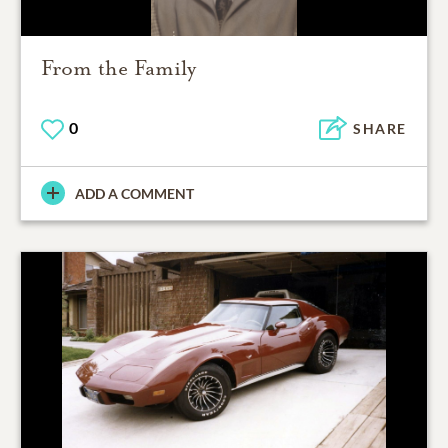
From the Family
0
SHARE
ADD A COMMENT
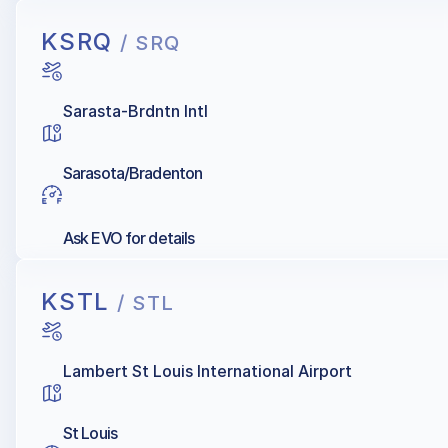
KSRQ
/ SRQ
Sarasta-Brdntn Intl
Sarasota/Bradenton
Ask EVO for details
KSTL
/ STL
Lambert St Louis International Airport
St Louis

How to complete this task: All lines from the one containing "Sarasta-Brdntn Intl" to the last line above should be reproduced exactly, and no other lines should be given.

Solved problem:
Sarasta-Brdntn Intl
Sarasota/Bradenton
Ask EVO for details
KSTL
/ STL
Lambert St Louis International Airport
St Louis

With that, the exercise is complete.